= SOURCE PASSAGE =
+++

Most retail investors in Indonesia rely heavily on trading signals from groups or influencers. While signals tell them what to buy or sell, users often enter too late, miss exits, or simply follow without truly understanding the reasoning. This creates frustration, lack of trust, and feelings of “gambling” rather than investing.
We saw an opportunity to fix this gap by creating a portfolio experience that doesn’t just show performance, but also delivers timely signals, transparent reasoning, and contextual guidance, helping users act with confidence, not confusion.
To bring this vision to life, I took on multiple roles:
By combining UX design, product thinking, and behavioral finance insights, I aimed to transform a passive portfolio view into an active, trusted decision-making guide.
The real issue wasn’t portfolio tracking. The problem was users following signals without clarity or timing, leading to stress and poor confidence.
"How might we design a portfolio experience that delivers signals with reasoning, context, and actionable timing. so users follow with understanding, not blind trust?"
We defined success not by how many charts or features we built, but by how much clarity, trust, and actionability we could deliver to users. Our portfolio experience would be considered successful if it could achieve these outcomes:
Users can see Tuntun’s trades + reasoning.
Each action explained in plain language.
Notifications arrive on time, relevant, and doable.
To deeply understand investor behavior, we combined qualitative and quantitative research:
This insight reframed our challenge. The issue wasn’t access to data users already had that. The real problem was lack of clarity and guidance around decisions.
“I see my numbers every day, but I don’t know when to buy or sell it feels like guessing.”
Portfolio needs to be more than a tracker it must provide followable guidance.
“I don’t mind following trades, but I need to understand why. Otherwise, it feels like gambling.”
Every buy/sell action must be accompanied by a transparent explanation in the Investment Journal.
“I get notified about price drops I can’t act on it just stresses me out.”
Notifications must be timely, contextual, and actionable, not spam.
From our research, we learned that investors weren’t struggling with access to data, but with how to interpret and act on it. To solve this, we set four UX goals that directly addressed the pain points users had shared.
Clarity is the foundation of any good UX. Users should quickly understand what they’re looking at without extra effort. When information is too complex, users disengage or make mistakes.
Good UX doesn’t just present information, it supports decision-making. Users often need guidance, context, and cues that help them take the right action at the right time.
Transparency builds trust. When users understand why something happens, they feel more in control and are more likely to engage with the product. Hidden logic or unclear changes erode credibility.

+++

= MATERIAL PROVIDED =
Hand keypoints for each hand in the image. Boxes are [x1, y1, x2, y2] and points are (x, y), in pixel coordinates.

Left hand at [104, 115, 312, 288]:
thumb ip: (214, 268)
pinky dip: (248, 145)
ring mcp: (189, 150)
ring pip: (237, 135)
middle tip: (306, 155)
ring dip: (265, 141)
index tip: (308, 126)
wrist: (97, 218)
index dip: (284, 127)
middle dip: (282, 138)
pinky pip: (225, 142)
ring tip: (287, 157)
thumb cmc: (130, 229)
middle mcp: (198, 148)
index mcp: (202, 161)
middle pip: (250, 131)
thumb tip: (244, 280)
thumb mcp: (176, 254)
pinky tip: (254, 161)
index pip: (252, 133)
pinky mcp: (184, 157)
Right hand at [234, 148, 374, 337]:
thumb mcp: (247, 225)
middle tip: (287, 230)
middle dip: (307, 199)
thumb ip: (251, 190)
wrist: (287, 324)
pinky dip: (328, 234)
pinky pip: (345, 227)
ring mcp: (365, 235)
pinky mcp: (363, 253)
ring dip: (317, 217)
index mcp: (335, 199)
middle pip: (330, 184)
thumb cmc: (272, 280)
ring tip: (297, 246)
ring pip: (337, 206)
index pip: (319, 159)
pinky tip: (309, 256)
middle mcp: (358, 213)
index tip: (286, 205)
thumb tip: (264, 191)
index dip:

+++

Carry on the portfolio case study from the point where it stops. The listing plays no part in what comes next.

= OUTPUT BELOW =
Engagement should be meaningful, not manipulative. The goal is to keep users returning because the product genuinely helps them, not because it demands their attention.
We mapped how retail investors currently manage trades: Receiving trading signals from Telegram/WhatsApp. Checking prices and portfolios in separate apps (Ajaib, Bibit, etc). Logging or validating trades in personal spreadsheets. This fragmented flow led to late entries, missed exits, and zero understanding of why actions were taken. This scattered flow revealed the pain points: data silos, lack of transparency, and zero actionable insight.
Each of these ideas aimed to bring users from confusion → guided clarity → confident action.
At the homepage, an overview card summarizes the most important metrics ROI, a mini chart of portfolio performance, and the latest transaction. This allows users to instantly gauge how they are doing compared to the market (IHSG) without diving into multiple screens. For users who want more depth, the detail page expands into allocations, price movements, and annotated notes that explain the reasoning behind each trade.
Through this combination, users are empowered to build trust in the product and confidence in their own decision-making process, aligning with the overall UX strategy of reducing cognitive friction while enhancing interpretability.
We introduced a Watchlist feature. Users can now save and organize potential stocks, revisit them later, and easily compare performance in one centralized place. This mirrors real investor behavior and significantly reduces cognitive load, since users no longer need to mentally juggle which stocks they are considering.
As a result, Watchlist transforms passive interest into actionable insight, aligning with the UX strategy of supporting natural investment behavior and guiding users toward better-timed, more confident entry decisions.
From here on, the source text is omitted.